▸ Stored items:

________________

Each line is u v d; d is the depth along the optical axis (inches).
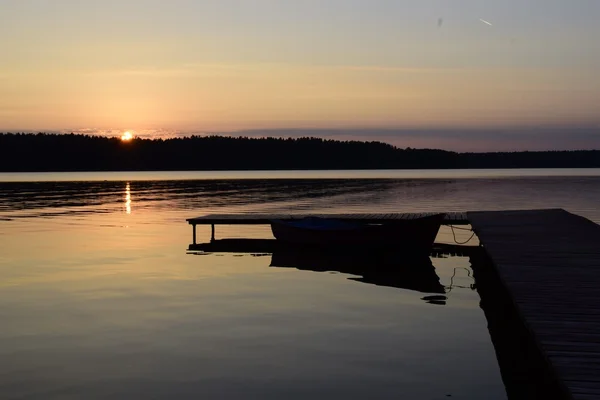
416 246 828.6
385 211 1512.1
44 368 338.0
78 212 1578.5
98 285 593.3
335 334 407.2
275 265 730.8
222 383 313.3
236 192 2527.1
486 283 613.9
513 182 3602.4
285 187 2974.9
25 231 1122.0
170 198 2146.9
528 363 345.7
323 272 681.0
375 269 705.0
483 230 733.9
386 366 339.6
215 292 557.3
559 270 466.9
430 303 511.5
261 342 387.5
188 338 397.7
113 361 350.0
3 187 3041.3
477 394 299.0
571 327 306.5
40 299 526.6
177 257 797.9
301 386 308.2
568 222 813.2
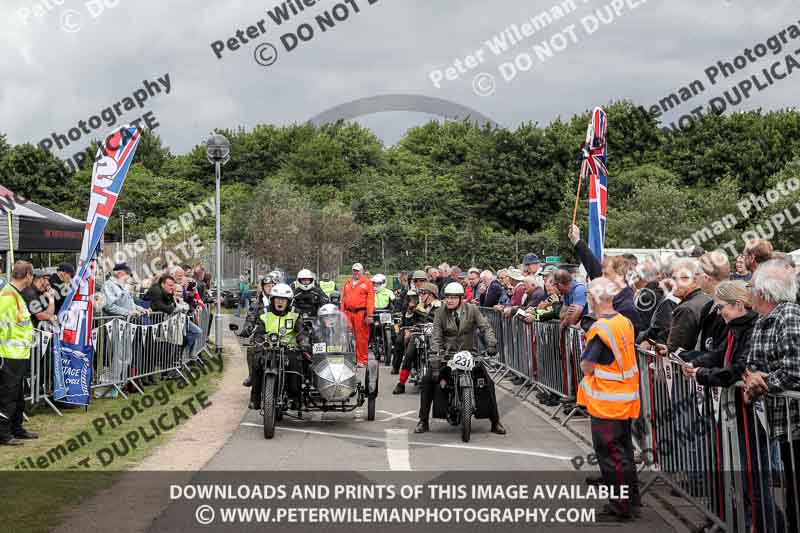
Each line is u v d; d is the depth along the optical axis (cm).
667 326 725
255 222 3097
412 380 1290
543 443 844
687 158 5519
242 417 1017
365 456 780
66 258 3641
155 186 5731
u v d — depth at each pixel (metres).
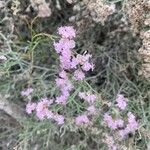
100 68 0.25
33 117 0.25
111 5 0.21
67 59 0.22
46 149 0.26
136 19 0.22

________________

▸ TASK REQUIREMENTS: Extract all the entries word for word; omit any pictures.

▸ YOUR RESPONSE:
Each line is u v d; d is the depth along the optical axis (inches).
416 246 828.6
385 211 1512.1
44 368 338.0
78 212 1578.5
98 285 593.3
335 334 407.2
275 265 730.8
222 383 313.3
236 192 2527.1
486 283 613.9
513 182 3602.4
285 187 2974.9
25 231 1122.0
170 198 2146.9
528 363 345.7
323 272 681.0
375 269 705.0
483 230 733.9
386 366 339.6
215 292 557.3
559 270 466.9
430 303 511.5
261 342 387.5
188 338 397.7
113 361 350.0
3 187 3041.3
477 394 299.0
571 327 306.5
40 299 526.6
177 257 797.9
301 386 308.2
568 222 813.2
Each line is u v d; d is the depth along the optical axis (cm).
667 326 725
255 222 3097
412 380 1290
543 443 844
687 158 5519
242 417 1017
365 456 780
66 258 3641
155 186 5731
u v d — depth at each pixel (metres).
100 68 0.25
33 117 0.25
111 5 0.21
67 59 0.22
46 149 0.26
136 19 0.22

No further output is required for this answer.